[EXERCISE REQUIREMENTS]
Only the pictures should be dropped; every line of the data must come back exactly as written.

(INFORMATION Opens)

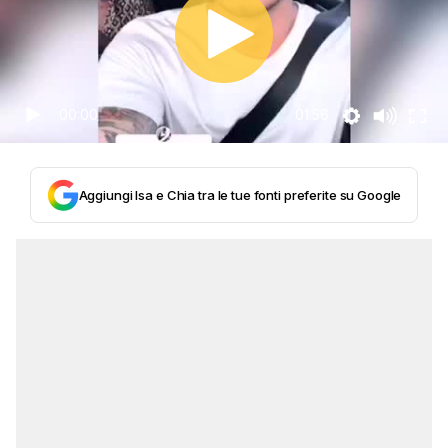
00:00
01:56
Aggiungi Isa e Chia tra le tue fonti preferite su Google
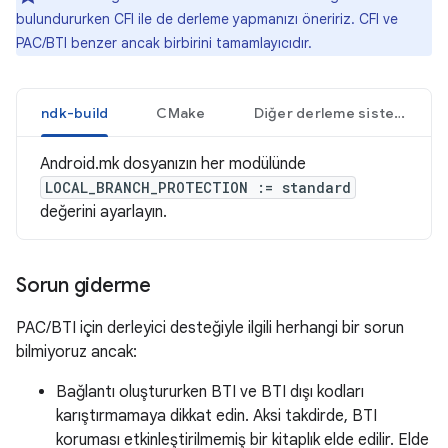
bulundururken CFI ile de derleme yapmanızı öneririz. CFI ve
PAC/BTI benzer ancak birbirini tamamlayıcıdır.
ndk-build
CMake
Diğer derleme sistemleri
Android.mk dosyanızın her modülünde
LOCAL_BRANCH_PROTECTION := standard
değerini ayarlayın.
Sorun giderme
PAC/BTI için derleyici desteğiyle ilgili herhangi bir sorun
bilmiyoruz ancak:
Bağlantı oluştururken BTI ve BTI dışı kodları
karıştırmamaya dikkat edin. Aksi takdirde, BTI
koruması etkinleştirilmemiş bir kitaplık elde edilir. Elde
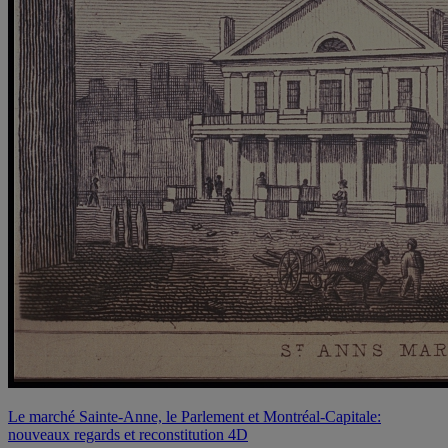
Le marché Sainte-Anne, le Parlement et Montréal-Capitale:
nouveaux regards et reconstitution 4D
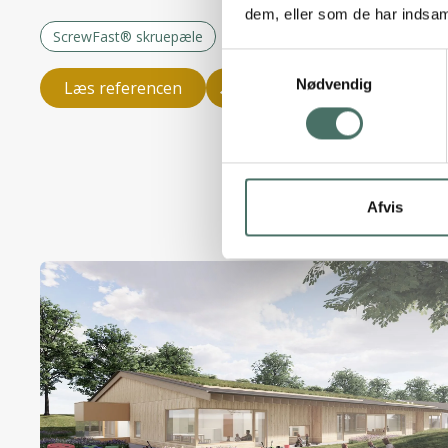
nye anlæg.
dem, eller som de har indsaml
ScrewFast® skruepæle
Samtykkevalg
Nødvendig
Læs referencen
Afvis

(INFORMATION Closes)

[WRITTEN SOLUTION]
00:00
01:56
Aggiungi Isa e Chia tra le tue fonti preferite su Google
bulundururken CFI ile de derleme yapmanızı öneririz. CFI ve
PAC/BTI benzer ancak birbirini tamamlayıcıdır.
ndk-build
CMake
Diğer derleme sistemleri
Android.mk dosyanızın her modülünde
LOCAL_BRANCH_PROTECTION := standard
değerini ayarlayın.
Sorun giderme
PAC/BTI için derleyici desteğiyle ilgili herhangi bir sorun
bilmiyoruz ancak:
Bağlantı oluştururken BTI ve BTI dışı kodları
karıştırmamaya dikkat edin. Aksi takdirde, BTI
koruması etkinleştirilmemiş bir kitaplık elde edilir. Elde
Le marché Sainte-Anne, le Parlement et Montréal-Capitale:
nouveaux regards et reconstitution 4D
nye anlæg.
dem, eller som de har indsaml
ScrewFast® skruepæle
Samtykkevalg
Nødvendig
Læs referencen
Afvis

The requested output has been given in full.